=== Section Start ===
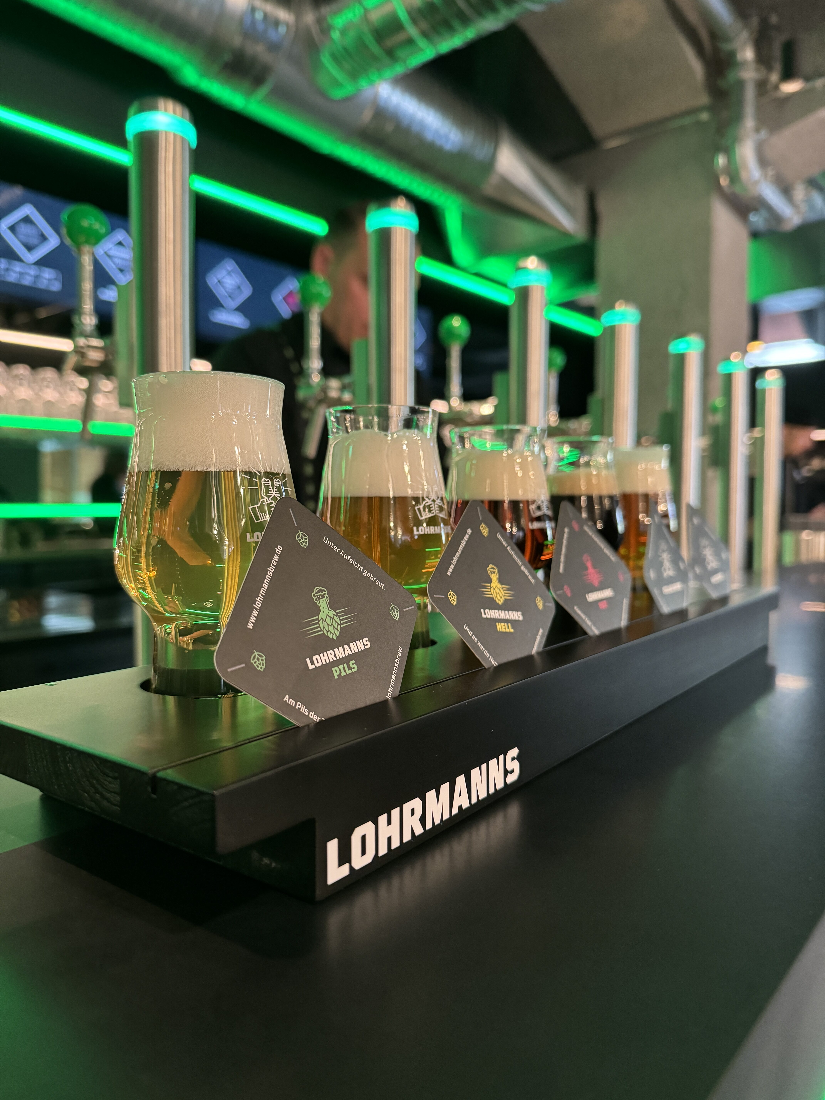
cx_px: 412
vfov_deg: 71.6
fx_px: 763
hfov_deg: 56.8
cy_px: 550
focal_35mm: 24
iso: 800
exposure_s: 1/54
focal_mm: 6.76
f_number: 1.78
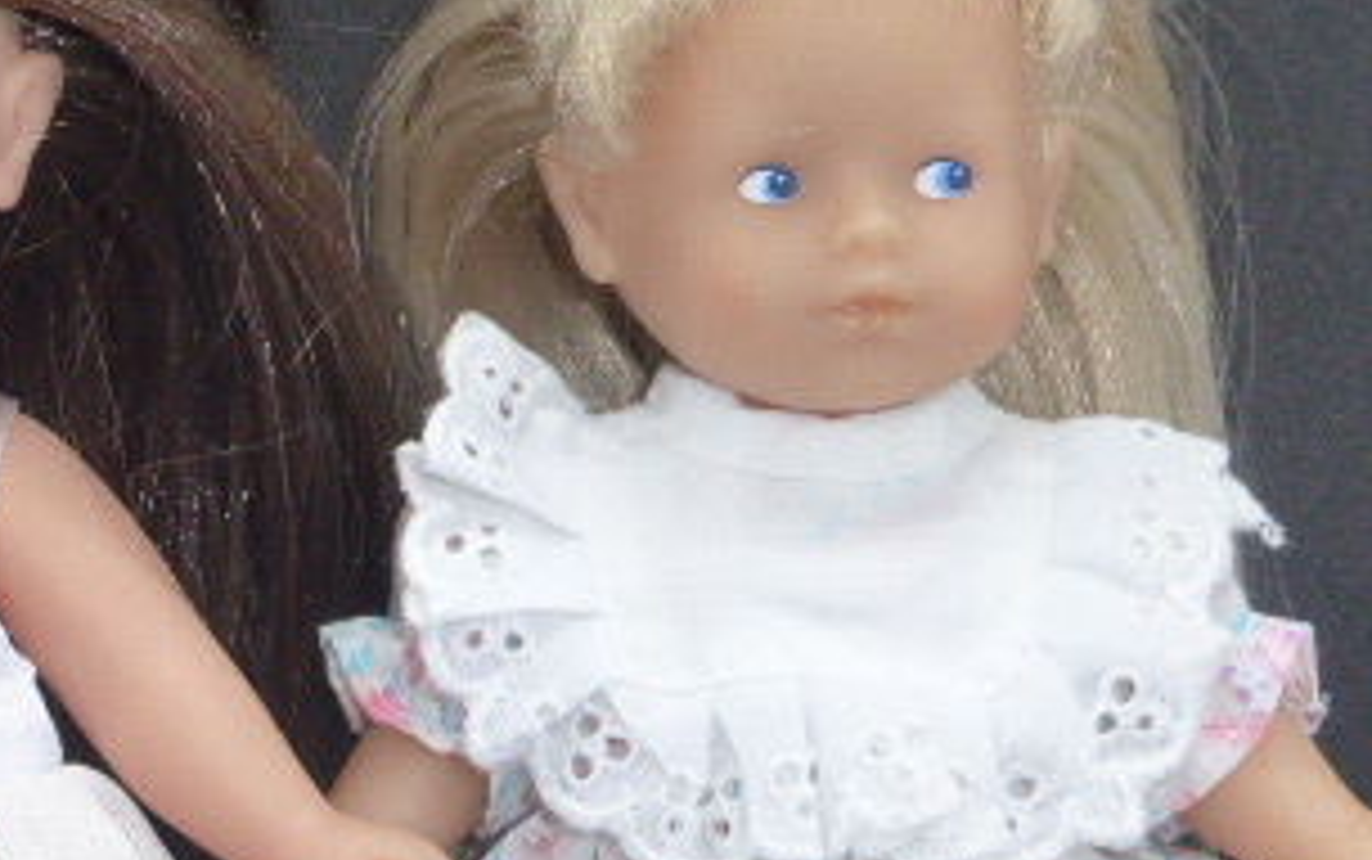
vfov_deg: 12.0
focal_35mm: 109
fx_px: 4078
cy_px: 702
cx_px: 373
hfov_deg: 19.0
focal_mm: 8.5
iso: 320
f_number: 4.2
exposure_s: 1/60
=== Section End ===
ACTIVITY — An unchanged copy of the data, images excluded, is all that should be given.

ANSWER SPACE —
cx_px: 412
vfov_deg: 71.6
fx_px: 763
hfov_deg: 56.8
cy_px: 550
focal_35mm: 24
iso: 800
exposure_s: 1/54
focal_mm: 6.76
f_number: 1.78
vfov_deg: 12.0
focal_35mm: 109
fx_px: 4078
cy_px: 702
cx_px: 373
hfov_deg: 19.0
focal_mm: 8.5
iso: 320
f_number: 4.2
exposure_s: 1/60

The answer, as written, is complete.